── Data listing
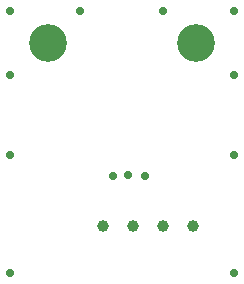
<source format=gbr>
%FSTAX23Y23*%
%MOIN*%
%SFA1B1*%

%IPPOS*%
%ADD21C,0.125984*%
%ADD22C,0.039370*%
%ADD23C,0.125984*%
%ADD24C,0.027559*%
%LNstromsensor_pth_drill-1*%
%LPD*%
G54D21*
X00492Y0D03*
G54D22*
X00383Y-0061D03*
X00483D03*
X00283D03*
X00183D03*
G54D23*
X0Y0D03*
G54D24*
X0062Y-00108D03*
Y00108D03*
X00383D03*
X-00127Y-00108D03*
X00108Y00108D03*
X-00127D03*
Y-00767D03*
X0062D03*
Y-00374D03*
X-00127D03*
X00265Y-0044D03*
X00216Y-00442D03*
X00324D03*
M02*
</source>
────
── Data listing
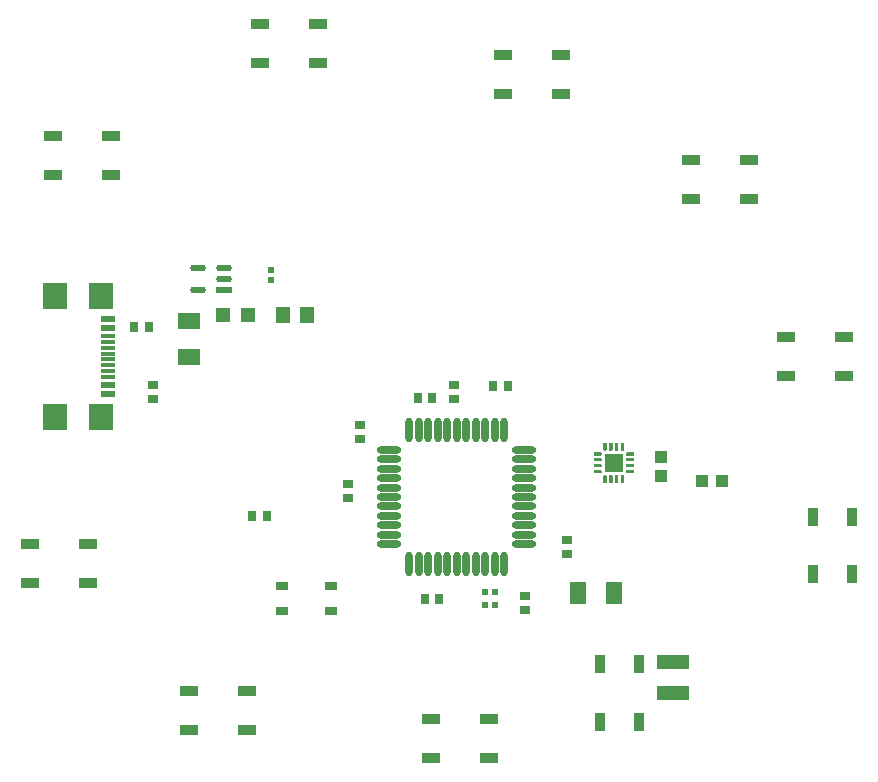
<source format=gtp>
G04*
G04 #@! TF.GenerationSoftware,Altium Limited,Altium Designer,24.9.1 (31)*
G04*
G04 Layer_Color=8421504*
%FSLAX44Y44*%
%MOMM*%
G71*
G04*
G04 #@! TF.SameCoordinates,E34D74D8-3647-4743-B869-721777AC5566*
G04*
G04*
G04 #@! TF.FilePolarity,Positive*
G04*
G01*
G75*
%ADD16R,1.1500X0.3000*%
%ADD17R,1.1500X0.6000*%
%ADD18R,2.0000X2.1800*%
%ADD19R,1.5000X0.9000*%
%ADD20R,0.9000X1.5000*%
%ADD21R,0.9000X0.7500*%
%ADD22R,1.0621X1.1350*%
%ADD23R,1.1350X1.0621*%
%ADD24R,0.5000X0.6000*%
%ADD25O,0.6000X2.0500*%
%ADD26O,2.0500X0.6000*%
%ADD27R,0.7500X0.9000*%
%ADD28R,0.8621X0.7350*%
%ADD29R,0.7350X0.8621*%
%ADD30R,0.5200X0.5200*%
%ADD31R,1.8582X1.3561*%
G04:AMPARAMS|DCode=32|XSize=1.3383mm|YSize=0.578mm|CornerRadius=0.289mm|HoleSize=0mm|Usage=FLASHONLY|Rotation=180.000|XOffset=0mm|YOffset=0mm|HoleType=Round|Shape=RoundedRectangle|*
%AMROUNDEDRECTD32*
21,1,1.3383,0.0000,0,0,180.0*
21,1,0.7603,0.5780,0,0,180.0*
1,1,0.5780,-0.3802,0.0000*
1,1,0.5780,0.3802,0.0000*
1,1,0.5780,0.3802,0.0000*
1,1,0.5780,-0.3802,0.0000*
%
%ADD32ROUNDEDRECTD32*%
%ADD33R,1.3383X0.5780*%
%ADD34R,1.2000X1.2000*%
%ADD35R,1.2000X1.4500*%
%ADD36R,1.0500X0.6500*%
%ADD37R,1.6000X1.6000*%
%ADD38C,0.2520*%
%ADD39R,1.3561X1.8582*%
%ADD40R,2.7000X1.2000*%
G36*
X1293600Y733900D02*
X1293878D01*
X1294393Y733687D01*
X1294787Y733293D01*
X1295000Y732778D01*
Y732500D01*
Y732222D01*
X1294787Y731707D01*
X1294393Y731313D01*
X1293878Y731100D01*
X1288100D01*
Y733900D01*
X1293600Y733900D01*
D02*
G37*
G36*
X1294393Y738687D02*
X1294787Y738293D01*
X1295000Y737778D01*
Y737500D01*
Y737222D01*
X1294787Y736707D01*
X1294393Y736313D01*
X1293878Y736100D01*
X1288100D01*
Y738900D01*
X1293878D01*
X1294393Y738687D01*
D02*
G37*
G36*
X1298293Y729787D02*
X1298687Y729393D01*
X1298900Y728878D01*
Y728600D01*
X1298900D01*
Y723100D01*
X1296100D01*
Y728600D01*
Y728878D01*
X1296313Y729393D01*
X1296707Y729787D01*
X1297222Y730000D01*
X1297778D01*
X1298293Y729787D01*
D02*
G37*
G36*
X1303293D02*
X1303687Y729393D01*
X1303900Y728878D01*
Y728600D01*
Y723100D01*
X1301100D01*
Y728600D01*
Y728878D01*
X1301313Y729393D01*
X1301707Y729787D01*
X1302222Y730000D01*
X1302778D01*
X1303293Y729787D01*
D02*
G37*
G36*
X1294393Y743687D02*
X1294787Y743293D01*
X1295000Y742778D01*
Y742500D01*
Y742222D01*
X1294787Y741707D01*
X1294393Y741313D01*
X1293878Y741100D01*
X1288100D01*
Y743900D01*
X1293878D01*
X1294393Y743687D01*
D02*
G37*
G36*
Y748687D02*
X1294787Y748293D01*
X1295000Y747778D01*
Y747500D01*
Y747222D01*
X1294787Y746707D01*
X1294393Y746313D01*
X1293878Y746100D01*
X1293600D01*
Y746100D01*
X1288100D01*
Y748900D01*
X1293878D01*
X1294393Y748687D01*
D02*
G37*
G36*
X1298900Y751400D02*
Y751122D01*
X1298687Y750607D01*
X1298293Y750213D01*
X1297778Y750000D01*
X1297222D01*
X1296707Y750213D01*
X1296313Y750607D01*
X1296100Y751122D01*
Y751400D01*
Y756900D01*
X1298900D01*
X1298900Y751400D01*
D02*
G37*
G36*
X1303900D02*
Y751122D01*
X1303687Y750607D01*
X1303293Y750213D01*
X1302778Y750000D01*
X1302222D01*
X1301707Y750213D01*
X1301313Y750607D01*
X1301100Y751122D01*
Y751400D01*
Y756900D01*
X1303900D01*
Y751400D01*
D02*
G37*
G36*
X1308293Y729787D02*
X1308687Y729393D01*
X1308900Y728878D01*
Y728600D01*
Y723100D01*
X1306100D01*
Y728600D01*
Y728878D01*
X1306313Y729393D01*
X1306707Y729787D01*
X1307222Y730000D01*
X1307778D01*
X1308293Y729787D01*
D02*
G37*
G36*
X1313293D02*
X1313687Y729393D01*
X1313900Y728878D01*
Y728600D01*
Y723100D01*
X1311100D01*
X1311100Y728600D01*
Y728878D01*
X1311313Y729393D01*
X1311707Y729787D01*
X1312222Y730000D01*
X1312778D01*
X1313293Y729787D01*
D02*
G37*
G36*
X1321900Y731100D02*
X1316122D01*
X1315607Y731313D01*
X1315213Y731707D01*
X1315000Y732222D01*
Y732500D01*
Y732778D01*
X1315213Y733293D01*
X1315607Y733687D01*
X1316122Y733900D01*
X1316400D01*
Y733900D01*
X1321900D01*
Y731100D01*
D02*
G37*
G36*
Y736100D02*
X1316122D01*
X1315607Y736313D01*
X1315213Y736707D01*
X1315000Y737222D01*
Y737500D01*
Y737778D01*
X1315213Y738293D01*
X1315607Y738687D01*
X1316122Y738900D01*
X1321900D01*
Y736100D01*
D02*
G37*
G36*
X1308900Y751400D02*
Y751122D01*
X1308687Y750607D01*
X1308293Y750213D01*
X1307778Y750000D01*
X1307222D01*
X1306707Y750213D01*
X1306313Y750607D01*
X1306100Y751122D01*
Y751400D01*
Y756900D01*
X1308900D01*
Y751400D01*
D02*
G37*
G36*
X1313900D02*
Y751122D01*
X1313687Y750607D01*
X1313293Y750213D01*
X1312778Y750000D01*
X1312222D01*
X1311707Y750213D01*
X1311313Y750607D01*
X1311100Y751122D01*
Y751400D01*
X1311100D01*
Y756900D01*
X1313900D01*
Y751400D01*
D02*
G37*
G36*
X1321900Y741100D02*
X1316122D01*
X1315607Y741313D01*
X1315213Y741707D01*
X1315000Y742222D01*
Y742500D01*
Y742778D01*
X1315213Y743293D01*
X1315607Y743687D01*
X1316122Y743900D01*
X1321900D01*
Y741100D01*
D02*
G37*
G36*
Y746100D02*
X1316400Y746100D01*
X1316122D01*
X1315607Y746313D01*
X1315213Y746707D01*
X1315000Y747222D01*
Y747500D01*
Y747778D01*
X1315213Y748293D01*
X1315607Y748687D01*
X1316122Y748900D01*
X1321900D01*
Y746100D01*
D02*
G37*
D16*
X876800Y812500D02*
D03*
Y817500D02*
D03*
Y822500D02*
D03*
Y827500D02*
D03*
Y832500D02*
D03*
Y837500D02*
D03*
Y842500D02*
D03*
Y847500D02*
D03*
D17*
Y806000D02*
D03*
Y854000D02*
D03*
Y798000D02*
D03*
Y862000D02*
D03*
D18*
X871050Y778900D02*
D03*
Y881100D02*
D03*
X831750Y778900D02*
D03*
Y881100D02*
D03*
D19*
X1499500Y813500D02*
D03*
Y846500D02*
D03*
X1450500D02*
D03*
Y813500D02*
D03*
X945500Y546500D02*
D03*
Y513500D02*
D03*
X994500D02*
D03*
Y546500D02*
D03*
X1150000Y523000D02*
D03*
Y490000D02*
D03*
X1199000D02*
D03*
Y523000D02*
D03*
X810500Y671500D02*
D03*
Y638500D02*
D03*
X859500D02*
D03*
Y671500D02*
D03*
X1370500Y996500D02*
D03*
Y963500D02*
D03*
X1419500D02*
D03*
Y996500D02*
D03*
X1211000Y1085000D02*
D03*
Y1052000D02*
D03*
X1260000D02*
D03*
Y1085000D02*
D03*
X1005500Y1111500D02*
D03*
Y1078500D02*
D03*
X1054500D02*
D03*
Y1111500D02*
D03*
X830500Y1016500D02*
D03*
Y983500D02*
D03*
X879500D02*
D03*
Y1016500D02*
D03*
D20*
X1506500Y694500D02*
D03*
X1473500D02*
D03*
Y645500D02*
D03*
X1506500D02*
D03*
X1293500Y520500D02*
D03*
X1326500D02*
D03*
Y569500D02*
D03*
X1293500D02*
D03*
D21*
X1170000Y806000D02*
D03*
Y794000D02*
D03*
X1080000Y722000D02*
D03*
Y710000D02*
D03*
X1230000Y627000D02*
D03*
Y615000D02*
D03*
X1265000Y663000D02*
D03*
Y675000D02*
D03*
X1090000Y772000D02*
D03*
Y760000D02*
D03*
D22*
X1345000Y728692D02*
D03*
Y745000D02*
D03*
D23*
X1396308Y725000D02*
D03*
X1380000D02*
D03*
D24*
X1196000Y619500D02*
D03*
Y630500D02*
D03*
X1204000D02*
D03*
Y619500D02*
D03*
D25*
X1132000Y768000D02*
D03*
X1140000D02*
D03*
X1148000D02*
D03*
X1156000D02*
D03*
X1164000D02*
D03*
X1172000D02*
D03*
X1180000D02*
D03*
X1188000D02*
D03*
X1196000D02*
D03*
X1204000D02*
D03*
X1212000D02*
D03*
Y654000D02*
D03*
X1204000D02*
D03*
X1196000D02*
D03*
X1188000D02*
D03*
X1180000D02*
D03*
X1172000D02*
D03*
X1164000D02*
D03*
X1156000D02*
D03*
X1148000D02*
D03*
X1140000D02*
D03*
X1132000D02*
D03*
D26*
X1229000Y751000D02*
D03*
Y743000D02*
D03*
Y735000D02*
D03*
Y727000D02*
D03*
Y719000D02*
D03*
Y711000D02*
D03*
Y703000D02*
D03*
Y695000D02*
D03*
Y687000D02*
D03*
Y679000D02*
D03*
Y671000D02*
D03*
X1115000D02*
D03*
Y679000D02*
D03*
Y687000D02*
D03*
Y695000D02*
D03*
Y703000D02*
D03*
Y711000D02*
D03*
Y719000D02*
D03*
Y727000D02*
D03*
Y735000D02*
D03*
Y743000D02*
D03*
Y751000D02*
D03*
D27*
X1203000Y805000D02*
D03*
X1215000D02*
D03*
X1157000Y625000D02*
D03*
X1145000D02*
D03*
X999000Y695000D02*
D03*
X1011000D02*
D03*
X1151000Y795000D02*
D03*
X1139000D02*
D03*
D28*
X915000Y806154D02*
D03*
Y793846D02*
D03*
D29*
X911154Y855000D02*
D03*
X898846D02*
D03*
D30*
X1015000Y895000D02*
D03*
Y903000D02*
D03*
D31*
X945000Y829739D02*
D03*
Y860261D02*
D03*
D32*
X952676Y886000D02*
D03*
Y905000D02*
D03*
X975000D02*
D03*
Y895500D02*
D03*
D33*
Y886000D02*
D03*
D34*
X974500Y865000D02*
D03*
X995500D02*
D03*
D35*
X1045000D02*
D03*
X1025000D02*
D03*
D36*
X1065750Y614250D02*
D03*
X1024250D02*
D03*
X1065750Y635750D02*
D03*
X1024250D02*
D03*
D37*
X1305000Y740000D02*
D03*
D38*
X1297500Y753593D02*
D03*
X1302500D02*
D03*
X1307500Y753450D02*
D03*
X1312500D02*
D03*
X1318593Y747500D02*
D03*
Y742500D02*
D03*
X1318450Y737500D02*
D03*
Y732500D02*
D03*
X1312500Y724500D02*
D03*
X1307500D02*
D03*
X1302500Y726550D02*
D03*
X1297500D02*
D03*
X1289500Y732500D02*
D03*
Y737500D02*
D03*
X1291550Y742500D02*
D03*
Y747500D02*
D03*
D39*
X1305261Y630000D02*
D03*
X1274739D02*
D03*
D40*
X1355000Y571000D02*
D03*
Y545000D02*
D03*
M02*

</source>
────
■ To-do item ■
A single number is required: the count of lines in the data above that include the string "source".

■ Your response ■
4